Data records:
■ ■ ■ ■ ■

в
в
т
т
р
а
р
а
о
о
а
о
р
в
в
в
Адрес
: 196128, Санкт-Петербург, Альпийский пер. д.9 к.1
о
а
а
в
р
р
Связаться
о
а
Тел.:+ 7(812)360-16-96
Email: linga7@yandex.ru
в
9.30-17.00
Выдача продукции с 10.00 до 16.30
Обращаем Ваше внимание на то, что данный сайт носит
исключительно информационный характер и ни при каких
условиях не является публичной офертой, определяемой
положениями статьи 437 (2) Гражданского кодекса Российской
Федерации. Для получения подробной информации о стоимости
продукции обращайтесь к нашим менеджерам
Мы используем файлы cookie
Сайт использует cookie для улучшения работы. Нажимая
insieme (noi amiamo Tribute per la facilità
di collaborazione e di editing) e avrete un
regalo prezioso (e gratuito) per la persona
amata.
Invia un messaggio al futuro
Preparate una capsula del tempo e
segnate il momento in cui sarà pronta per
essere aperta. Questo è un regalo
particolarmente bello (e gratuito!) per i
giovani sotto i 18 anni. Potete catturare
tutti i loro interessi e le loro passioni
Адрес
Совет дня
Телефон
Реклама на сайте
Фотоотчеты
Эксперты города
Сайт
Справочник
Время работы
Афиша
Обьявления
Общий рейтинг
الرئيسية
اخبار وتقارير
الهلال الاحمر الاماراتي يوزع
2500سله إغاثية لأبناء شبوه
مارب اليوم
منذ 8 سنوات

■ ■ ■ ■ ■

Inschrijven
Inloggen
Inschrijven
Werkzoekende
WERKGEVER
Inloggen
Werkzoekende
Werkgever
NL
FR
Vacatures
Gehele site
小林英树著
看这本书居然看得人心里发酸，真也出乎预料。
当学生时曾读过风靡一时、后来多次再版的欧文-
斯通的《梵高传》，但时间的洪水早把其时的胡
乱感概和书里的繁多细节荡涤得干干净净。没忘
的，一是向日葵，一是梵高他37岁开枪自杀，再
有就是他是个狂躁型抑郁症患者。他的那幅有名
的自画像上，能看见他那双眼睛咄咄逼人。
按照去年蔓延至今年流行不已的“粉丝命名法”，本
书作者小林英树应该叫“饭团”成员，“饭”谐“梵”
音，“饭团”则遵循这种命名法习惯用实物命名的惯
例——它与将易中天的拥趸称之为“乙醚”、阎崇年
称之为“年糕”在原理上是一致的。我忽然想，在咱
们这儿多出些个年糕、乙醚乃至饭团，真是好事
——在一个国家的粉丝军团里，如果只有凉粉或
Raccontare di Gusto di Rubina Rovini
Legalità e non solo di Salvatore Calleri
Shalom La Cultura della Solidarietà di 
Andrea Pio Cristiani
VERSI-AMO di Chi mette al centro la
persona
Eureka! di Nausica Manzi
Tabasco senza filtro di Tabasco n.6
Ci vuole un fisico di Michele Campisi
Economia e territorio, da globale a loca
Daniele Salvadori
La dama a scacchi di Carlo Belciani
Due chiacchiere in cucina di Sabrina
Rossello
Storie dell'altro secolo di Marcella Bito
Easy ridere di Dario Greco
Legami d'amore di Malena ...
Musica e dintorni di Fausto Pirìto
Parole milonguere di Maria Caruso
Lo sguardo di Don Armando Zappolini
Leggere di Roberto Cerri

■ ■ ■ ■ ■

> **Directions**:
Using the entries above, tally every line that holds the word "продукции". Answer with that number only.

> **Result of this exercise**:
2